While making a point not to characterize the nature or content of the ongoing Navy study,Moore explained that an “exhaustive” analysis of numerous alternatives was completed about 20-years ago before the Navy embarked upon the mission to build the Ford-class carriers. He indicated that many of those key analytical questions would likely be analyzed in the ongoing study with a mind to today’s high-tech global environment.

Part of this analysis is likely to fall along the lines of assessing new and emerging threats to carriers such as anti-ship cruise missiles designed to restrict the distances from shore at which carriers can operate.

"Senator McCain believes it is very important to be taking a look at this given what the Ford-class carriers are going to cost and the changing environment they will be operating in.

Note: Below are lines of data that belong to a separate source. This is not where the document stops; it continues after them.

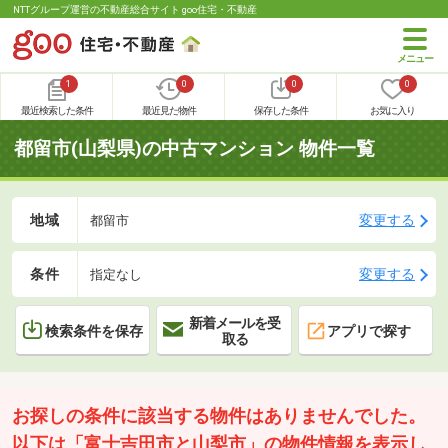
NTTグループ運営の不動産総合サイト goo住宅・不動産
1
0
0
0
最近検索した条件
最近見た物件
保存した条件
お気に入り
都留市(山梨県)の中古マンション 物件一覧
地域
変更する
都留市
条件
変更する
指定なし
新着メールを受
検索条件を保存
アプリで探す
取る
お探しの条件に該当する物件はありませんでした。
以下は「富士吉田市と山梨市」の物件情報を表示し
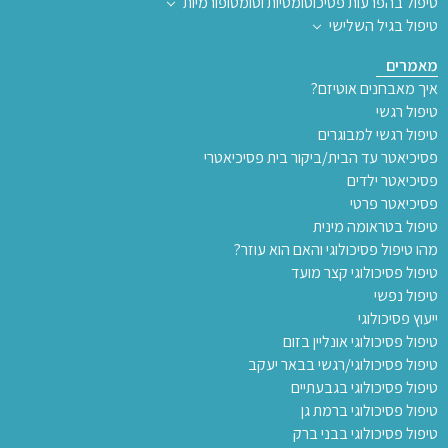
טיפול בהפרעות פסיכוסומטיות וסומטופורמיות
טיפול בגיל השלישי
מאמרים
איך מאבחנים אוטיזם?
טיפול רגשי
טיפול רגשי למבוגרים
פסיכיאטר עד הבית/ביקור בית פסיכיאטרי
פסיכיאטר ילדים
פסיכיאטר פרטי
טיפול בטראומה מינית
מהו טיפול פסיכולוגי והאם הוא עוזר?
טיפול פסיכולוגי קצר מועד
טיפול נפשי
ייעוץ פסיכולוגי
טיפול פסיכולוגי אונליין בזום
טיפול פסיכולוגי/רגשי בבאר יעקב
טיפול פסיכולוגי בגבעתיים
טיפול פסיכולוגי ברמת גן
טיפול פסיכולוגי בבני ברק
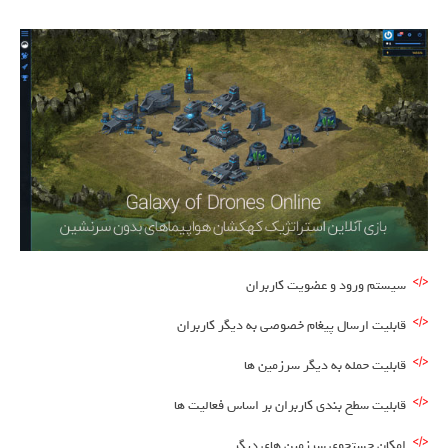
سیستم ورود و عضویت کاربران
قابلیت ارسال پیغام خصوصی به دیگر کاربران
قابلیت حمله به دیگر سرزمین ها
قابلیت سطح بندی کاربران بر اساس فعالیت ها
امکان جستجوی سرزمین های دیگر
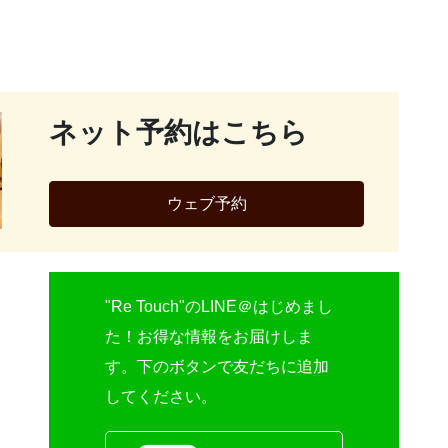
ネット予約はこちら
ウェブ予約
"Re Touch"のLINE＠はじめまし
た！お得な情報をお届けしま
す。下のボタンで友だちに追加
してください。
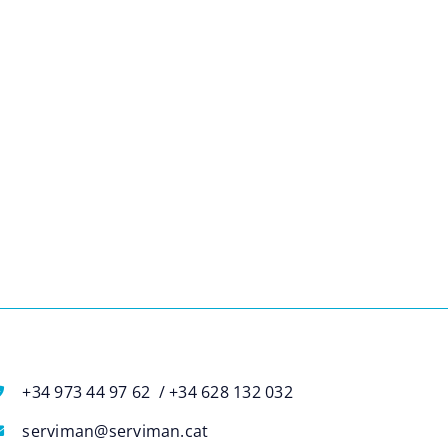
+34 973 44 97 62 / +34 628 132 032
serviman@serviman.cat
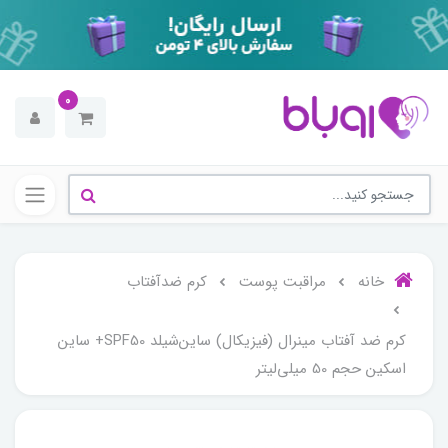
0
خانه
مراقبت پوست
کرم ضدآفتاب
کرم ضد آفتاب مینرال (فیزیکال) ساین‌شیلد SPF50+ ساین
اسکین حجم 50 میلی‌لیتر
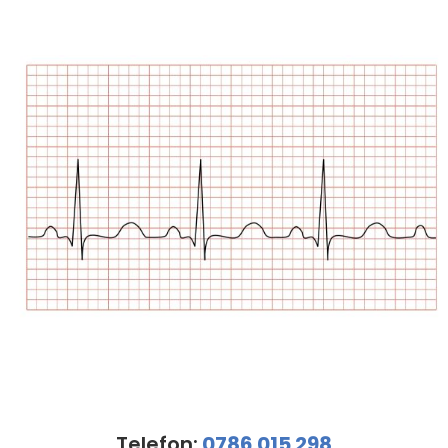
Telefon:
0786 015 298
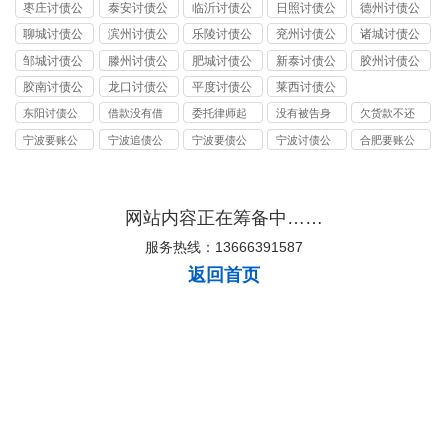
司
讨债公司
讨债公司
讨债公司
讨债公司
枣庄讨债公
泰安讨债公
临沂讨债公
日照讨债公
德州讨债公
司
司
司
司
司
聊城讨债公
滨州讨债公
乐陵讨债公
兖州讨债公
诸城讨债公
司
司
司
司
司
邹城讨债公
滕州讨债公
肥城讨债公
新泰讨债公
胶州讨债公
司
司
司
司
司
胶南讨债公
龙口讨债公
平度讨债公
莱西讨债公
司
司
司
司
东阳讨债公
借款没有借
委托律师起
没有被告身
欠货款不还
司
条只有转账
诉的费用
份证号码怎
怎么起诉在
宁波要账公
宁波追债公
宁波要债公
宁波讨债公
合肥要账公
记录能起诉
么起诉
哪里起诉
司
司
司
司
司
吗
网站内容正在筹备中……
服务热线：13666391587
返回首页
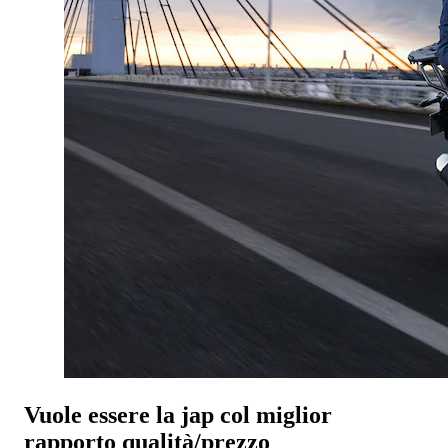
Vuole essere la jap col miglior
rapporto qualità/prezzo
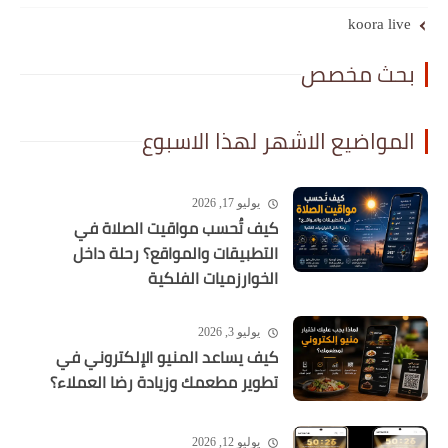
koora live
بحث مخصص
المواضيع الاشهر لهذا الاسبوع
يوليو 17, 2026
كيف تُحسب مواقيت الصلاة في
التطبيقات والمواقع؟ رحلة داخل
الخوارزميات الفلكية
يوليو 3, 2026
كيف يساعد المنيو الإلكتروني في
تطوير مطعمك وزيادة رضا العملاء؟
يوليو 12, 2026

These are important issues for the Navy to be examining,” Dustin Walker, SASC’s spokesman told Military.com.

Regarding the potential evaluation of alternatives to carriers, some analysts have raised the question of whether emerging technologies and weapons systems able to attack carriers at increasingly longer distances make the platforms more vulnerable and therefore less significant in a potential future combat environment.

Chinese Threat

For example, the Chinese military is developing a precision-guided long-range anti-ship cruise missile, the DF-21D, a weapon said by analysts to have ranges up to 900 nautical miles. While there is some speculation as to whether it could succeed in striking moving targets such as aircraft carriers, analysts have said the weapon is in part designed to keep carriers from operating closer to the coastline.

In addition, the U.S.-China Economic and Security Review Commission, a Congressional panel of experts, recently published a detailed report on the state of Chinese military modernization. The report cites the DF-21D along with numerous other Chinese technologies and weapons.

The commission points out various Chinese tests of hypersonic missiles as well. Hypersonic missiles, if developed and fielded, would have the ability to travel at five times the speed of sound – and change the threat equation regarding how to defend carriers from shore-based, air or sea attacks.

“Some countries, China particularly, but also Russia and others, are clearly developing sophisticated weapons designed to defeat our power-projection forces,” said Frank Kendall, the Pentagon acquisition chief said in a written statement to Congress in January. “Even if war with the U.S. is unlikely or unintended, it is quite obvious to me that the foreign investments I see in military modernization have the objective of enabling the countries concerned to deter and defeat a regional intervention by the U.S. military.”

At the same time – despite these concerns about current and future threat environments, carriers and power projects – few are questioning the value, utility and importance of Navy aircraft carriers. The current Navy plan is for the Ford-class carriers to serve into the next-century to 2110, Moore said.

The Navy is working on number of next-generation ship defenses such as Naval Integrated Fire Control –Counter Air, a system which uses Aegis radar along with an SM-6 interceptor missile and airborne relay sensor to detect and destroy approaching enemy missiles from distances beyond the horizon. The integrated technology is slated to deploy this year.

The service specifically engineered Ford-class carriers with a host of next-generation technologies designed to address future threat environments. These include a larger flight deck able to increase the sortie-generation rate by 33-percent, an electromagnetic catapult to replace the current steam system and much greater levels of automation or computer controls throughout the ship, among other things.

The ship is also engineered to accommodate new sensors, software, weapons and combat systems as they emerge, Moore explained.

The ship’s larger deck space is, by design, intended to accommodate a potential increase in use of carrier-launched unmanned aircraft systems in the future, such as the Navy’s now developing Unmanned Carrier Launched Aircraft Surveillance and Strike system.